There are many difficult choices to make when deciding whether to rent or buy a home, but one of the most important factors is also among the easiest to determine: How long do you plan on staying in the home or neighborhood under consideration?
It has long been a rule of thumb that if you plan on staying in a home “long-term,” then you should buy instead of rent. But how long is “long-term,” really? Just how long does it take to recoup the upfront costs of buying, or to realize the savings inherent in a mortgage payment instead of a rent payment?
In some places, the answer is as short as one year – or as long as 20 years.
Zillow’s breakeven horizon incorporates all possible costs associated with buying and renting, including upfront payments, closing costs, anticipated monthly rent and mortgage payments, insurance, taxes, utilities and maintenance costs. It helps renters or prospective buyers determine the point, in years, at which buying a home becomes more financially advantageous than renting the same home. Because neighborhood selection is such a critical part of the home shopping process, the breakeven horizon is now available at the ZIP code and neighborhood level within individual cities and towns, and can often vary widely from neighborhood to neighborhood.
Maybe you’re trying to decide whether to buy or rent in New York City. The breakeven horizon for New York City as a whole is 6.1 years. But at the neighborhood level, the breakeven horizon ranges from a low of 2.5 years in the Parkchester neighborhood in the Bronx, to a high of 11.9 years in the Carnegie Hill section of Manhattan.
Nationwide, the neighborhood with the lowest breakeven horizon is the Shelby Forest-Frayser neighborhood in Memphis, Tenn., at just one year. The neighborhood with the longest breakeven horizon is the Sandbridge area of Virginia Beach, Va., at 20.3 years.

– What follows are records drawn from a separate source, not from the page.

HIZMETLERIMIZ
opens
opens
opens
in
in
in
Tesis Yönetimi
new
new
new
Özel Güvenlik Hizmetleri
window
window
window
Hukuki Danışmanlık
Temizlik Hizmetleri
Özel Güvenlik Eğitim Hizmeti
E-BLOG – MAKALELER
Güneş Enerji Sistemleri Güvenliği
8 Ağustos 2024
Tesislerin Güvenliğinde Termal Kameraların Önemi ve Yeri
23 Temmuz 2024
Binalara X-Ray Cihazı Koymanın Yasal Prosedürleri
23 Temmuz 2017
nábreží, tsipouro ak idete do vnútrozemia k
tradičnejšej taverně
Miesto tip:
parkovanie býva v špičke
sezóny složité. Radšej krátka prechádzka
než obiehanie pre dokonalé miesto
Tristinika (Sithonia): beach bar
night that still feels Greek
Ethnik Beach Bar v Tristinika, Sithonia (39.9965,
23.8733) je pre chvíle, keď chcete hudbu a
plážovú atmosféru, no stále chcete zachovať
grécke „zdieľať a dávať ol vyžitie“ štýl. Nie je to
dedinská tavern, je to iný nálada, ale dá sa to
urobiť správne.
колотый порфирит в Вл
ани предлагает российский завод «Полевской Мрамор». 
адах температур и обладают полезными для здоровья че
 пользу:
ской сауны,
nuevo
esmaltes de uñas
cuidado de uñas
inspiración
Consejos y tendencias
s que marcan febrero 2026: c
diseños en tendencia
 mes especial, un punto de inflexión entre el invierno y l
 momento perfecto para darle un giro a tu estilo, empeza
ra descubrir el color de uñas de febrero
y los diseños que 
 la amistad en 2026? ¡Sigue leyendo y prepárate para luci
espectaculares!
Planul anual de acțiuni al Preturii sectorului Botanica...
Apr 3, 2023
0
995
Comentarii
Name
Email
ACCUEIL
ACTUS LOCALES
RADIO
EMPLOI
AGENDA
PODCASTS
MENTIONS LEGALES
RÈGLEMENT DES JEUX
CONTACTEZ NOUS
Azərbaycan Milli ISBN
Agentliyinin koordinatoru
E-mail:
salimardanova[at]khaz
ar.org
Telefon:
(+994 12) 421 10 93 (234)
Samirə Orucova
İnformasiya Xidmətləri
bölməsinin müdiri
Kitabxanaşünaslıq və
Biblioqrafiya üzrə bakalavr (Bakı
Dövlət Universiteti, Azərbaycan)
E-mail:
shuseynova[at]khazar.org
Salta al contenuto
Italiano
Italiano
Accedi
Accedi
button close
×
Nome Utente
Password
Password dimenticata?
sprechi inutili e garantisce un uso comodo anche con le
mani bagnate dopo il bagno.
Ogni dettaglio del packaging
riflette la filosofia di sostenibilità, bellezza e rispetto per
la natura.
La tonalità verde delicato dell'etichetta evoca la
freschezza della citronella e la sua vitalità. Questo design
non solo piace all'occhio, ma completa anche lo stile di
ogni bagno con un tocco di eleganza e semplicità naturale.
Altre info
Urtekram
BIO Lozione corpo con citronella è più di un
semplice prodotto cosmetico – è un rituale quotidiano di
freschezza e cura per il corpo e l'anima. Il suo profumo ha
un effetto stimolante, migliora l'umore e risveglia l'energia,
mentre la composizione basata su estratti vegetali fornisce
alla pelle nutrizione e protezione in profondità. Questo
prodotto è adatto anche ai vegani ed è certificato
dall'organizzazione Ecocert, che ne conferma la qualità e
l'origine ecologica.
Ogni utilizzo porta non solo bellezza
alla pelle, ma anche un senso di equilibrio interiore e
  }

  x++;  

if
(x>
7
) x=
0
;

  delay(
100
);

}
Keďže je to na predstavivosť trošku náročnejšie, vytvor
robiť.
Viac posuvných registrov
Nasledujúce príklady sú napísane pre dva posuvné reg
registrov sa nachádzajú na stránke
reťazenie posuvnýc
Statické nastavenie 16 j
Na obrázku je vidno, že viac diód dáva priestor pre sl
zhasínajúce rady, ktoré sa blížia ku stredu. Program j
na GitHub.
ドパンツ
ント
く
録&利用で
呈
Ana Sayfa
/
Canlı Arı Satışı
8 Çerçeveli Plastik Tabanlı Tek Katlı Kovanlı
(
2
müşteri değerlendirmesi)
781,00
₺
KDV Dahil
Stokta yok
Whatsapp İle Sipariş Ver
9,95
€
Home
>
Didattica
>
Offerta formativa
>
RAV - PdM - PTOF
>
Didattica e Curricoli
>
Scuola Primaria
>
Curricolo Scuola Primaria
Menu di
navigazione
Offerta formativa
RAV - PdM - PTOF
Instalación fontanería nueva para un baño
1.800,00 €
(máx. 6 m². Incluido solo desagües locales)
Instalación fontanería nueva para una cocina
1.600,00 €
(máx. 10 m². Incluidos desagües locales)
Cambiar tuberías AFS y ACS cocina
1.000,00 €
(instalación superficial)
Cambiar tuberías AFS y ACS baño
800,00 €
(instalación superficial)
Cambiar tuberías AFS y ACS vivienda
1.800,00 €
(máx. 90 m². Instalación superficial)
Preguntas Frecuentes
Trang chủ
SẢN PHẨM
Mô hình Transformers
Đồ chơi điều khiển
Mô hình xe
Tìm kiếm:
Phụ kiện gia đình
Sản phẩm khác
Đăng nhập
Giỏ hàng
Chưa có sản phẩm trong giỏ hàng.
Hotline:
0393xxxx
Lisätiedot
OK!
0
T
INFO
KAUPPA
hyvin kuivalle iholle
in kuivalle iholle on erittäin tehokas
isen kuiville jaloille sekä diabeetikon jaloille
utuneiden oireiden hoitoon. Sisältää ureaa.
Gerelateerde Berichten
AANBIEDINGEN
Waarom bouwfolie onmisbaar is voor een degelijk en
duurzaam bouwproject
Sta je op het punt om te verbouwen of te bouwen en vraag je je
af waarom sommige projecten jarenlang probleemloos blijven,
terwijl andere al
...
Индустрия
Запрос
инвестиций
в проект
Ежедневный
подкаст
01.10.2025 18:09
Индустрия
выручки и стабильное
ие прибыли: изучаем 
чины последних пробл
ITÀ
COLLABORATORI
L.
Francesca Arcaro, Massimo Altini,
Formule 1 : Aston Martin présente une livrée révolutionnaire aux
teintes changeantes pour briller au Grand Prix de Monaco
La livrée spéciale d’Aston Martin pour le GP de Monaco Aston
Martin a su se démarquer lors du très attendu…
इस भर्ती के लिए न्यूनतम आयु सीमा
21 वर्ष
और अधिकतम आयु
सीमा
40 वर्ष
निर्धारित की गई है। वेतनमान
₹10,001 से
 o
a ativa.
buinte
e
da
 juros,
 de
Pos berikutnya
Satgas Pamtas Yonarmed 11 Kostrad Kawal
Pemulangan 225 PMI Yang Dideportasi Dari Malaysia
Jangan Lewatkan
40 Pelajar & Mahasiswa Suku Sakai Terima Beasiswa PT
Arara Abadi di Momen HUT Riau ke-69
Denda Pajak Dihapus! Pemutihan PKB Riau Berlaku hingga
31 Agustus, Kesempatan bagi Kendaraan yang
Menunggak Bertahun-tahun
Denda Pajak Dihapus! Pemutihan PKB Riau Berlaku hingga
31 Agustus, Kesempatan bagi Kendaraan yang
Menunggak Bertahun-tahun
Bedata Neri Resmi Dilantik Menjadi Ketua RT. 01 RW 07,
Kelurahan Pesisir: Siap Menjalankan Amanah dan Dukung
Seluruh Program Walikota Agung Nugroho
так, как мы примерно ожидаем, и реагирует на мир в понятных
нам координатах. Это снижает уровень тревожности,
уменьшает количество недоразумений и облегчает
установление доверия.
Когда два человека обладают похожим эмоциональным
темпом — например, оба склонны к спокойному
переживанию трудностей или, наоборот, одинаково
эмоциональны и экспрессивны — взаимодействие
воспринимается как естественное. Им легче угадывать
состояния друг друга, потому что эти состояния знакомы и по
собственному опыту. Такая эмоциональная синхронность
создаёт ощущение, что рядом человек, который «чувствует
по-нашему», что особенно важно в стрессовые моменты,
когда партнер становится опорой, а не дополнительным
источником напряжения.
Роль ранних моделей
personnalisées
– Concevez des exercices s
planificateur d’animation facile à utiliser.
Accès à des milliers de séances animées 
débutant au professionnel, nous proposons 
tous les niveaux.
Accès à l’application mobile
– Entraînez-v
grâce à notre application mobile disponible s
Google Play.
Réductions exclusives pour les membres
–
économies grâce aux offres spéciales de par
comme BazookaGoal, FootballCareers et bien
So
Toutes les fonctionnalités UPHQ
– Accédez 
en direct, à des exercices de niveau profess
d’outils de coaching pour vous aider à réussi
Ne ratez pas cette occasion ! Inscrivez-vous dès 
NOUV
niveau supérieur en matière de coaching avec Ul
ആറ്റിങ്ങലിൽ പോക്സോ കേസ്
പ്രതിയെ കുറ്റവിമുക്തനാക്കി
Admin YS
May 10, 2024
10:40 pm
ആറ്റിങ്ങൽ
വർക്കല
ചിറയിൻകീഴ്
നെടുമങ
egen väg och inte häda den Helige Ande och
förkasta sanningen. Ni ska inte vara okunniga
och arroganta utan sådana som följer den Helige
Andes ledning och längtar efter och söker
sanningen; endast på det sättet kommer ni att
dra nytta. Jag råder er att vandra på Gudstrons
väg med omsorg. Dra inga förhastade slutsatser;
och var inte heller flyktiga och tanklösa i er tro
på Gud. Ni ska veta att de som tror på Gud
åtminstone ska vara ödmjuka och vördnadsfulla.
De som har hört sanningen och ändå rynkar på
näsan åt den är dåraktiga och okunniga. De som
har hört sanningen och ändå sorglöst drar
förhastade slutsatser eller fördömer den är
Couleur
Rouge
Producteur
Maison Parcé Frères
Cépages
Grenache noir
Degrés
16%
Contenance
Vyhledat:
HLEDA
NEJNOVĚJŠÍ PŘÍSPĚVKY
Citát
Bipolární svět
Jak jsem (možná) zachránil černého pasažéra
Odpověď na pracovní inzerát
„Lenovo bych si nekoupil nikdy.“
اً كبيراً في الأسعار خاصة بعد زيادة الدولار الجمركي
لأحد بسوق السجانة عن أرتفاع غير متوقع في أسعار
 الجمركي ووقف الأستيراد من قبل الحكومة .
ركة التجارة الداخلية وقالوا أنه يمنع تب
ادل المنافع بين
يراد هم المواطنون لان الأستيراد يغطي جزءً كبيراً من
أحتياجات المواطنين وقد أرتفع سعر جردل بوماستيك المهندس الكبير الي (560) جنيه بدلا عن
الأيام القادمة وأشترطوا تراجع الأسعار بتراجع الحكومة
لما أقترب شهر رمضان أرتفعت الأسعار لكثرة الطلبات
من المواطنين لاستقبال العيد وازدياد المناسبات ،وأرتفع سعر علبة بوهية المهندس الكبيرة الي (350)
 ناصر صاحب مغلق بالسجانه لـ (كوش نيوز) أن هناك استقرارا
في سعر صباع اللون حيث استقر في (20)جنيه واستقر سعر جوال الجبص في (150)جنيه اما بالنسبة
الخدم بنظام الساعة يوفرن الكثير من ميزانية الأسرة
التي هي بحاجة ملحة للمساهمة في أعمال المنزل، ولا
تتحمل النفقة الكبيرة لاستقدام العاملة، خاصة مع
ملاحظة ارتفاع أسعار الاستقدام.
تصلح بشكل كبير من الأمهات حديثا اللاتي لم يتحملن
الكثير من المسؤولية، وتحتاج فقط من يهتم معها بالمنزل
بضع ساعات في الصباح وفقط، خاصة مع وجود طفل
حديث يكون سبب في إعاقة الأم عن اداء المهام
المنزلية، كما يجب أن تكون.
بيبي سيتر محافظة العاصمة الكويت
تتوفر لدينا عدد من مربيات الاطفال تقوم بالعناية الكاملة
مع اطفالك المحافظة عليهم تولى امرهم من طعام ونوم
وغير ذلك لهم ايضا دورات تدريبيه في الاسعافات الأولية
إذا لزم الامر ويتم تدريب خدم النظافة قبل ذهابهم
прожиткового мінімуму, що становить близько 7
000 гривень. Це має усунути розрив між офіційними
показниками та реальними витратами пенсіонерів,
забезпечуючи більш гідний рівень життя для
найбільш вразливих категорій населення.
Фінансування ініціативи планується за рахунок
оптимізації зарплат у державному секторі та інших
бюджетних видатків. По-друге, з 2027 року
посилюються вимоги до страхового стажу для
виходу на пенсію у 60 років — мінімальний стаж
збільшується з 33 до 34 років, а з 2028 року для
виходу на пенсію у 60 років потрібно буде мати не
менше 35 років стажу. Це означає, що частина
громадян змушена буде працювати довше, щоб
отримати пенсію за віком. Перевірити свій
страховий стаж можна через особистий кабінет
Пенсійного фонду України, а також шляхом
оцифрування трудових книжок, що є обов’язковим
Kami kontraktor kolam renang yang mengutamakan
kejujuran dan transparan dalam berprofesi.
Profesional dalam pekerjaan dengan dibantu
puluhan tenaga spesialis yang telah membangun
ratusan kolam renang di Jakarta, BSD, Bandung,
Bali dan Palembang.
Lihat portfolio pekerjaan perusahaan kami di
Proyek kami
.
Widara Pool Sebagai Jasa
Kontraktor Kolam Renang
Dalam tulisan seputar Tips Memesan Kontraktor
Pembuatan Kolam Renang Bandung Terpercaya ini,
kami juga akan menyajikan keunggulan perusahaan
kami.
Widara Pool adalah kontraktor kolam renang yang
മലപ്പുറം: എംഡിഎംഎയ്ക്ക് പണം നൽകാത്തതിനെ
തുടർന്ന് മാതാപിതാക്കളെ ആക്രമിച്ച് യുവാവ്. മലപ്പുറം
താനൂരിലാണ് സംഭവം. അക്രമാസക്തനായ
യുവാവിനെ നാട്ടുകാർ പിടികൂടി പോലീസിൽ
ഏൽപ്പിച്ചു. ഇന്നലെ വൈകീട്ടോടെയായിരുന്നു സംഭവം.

So, if you’re thinking of moving to the Shelby Forest-Frayser part of Memphis in the next few months, and you think you’ll be there for at least a year, you should consider buying a place there instead of signing that one-year lease. And if you’re looking to find that perfect place in beautiful Sandbridge, well, you should feel comfortable signing that multi-year lease, or get ready to live there at least 20 years if you want to break even.